In the early morning light she could tell Jason agreed with Molly that this was her fault, and was amazed at her own foolishness, thinking that his sunniness, his composure, his ability to be optimistic even in terrible situations, were permanent conditions. He could only take so much and now, over the breakfast table, as they tried exhaustedly to make a plan, she saw how much he hated her. He was sitting across from her, with Molly in his lap.
“We should check in with the police first,” she said, hoping to sound helpful. Jason nodded dully.
“And then I guess we could make color photocopies of his passport picture and put them up around town with our hotel information. Maybe someone’s seen him.”
“There are so many flyers up for plays during the festival,” Jason said. “People will think it’s part of that.”
“There must be local TV channels,” she went on. “We’ll send a picture to them too.” She felt she was speaking to him across a vast, oceanic distance. He was silent, his whole face drooping.
Finally he said, “Damn it. I’ve got to call Paulina. She’ll know what to do.”
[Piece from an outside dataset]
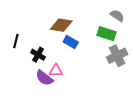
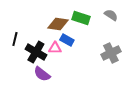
green rectangle: (107, 34) -> (81, 18), moved
black cross: (38, 55) -> (36, 52), size x1.5
pink triangle: (56, 70) -> (55, 48), moved

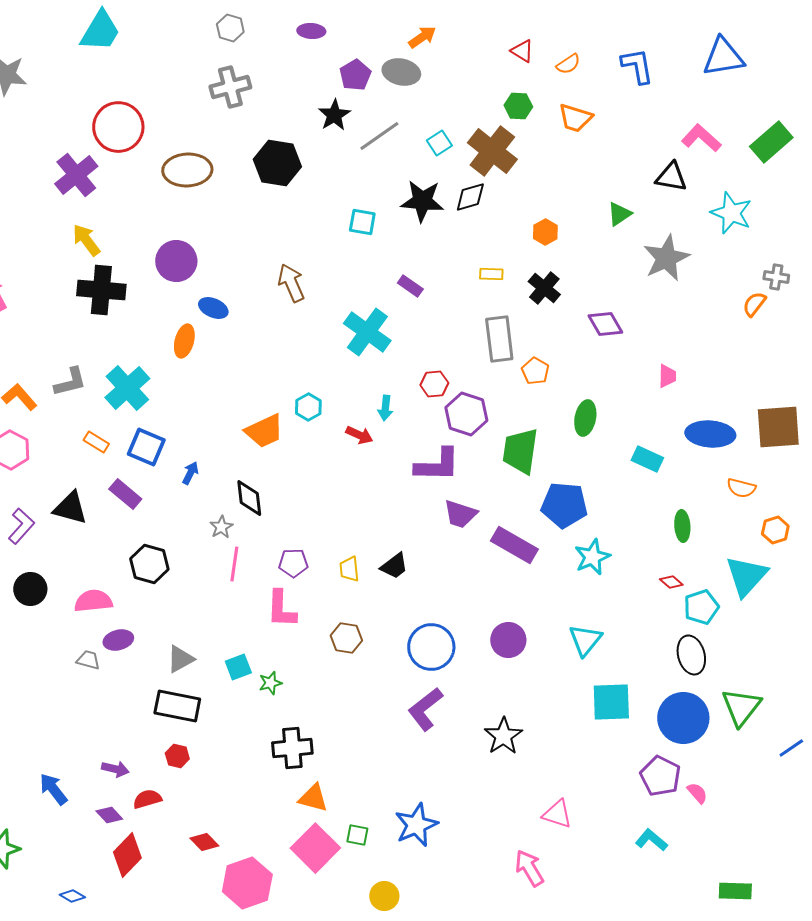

It was the first time he’d ever said anything like that about his first wife, at least in front of Judith, and she felt their future buckle beneath the weight of his words.
The same kindly police officer as before told them there was no news and suggested they go back to the hotel to wait. When Judith raised the question of the local news, he shrugged as if to say they could do whatever they wanted to. So she and Jason called the local news station, spoke to a secretary, and dropped off a photo. Molly was quiet throughout all this, her face drawn and pinched. The streets swarmed with tourists, actors handing out handbills for plays, people dressed in kilts and togas and other costumes, a hive of activity that seemed more sinister with every passing moment. They returned to the Scott monument, and Jason and Molly walked around the crowd holding up pictures of Lucas and asking people if they’d seen him. It had been hours since either of them so much as looked at Judith.
At the top of the monument, looking over the city, Judith thought that it had lost its fairy-tale charm and now was foreboding and sinister. In her mind she again saw Lucas’s pale face, the one in her dream, floating in space.
But he’s not in space, she thought suddenly. He’s in water. The water of Leith: the words came to her and she supposed she’d read them in the guidebook, though it wasn’t something they’d ever discussed going to. Muscling through the crowd, she tugged on Jason’s sleeve and saw, in a heartbreakingly clear second as he was turning around, that he hoped it was Lucas tugging at him, and that when he realized it was her, he felt not just disappointment but hatred, because she’d extended a moment of hope and just as quickly extinguished it.
“I’m going to look for him down by the water,” she said.
“What water? Where?”
“The water of Leith walkway.”
“Where’s that?”
“I don’t know. I just have a feeling, Jason. I can meet you back at the hotel.”
“A feeling?” He tugged on her sleeve in turn but his touch wasn’t gentle and surely couldn’t be mistaken for a child’s. “What do you know? What aren’t you telling me?”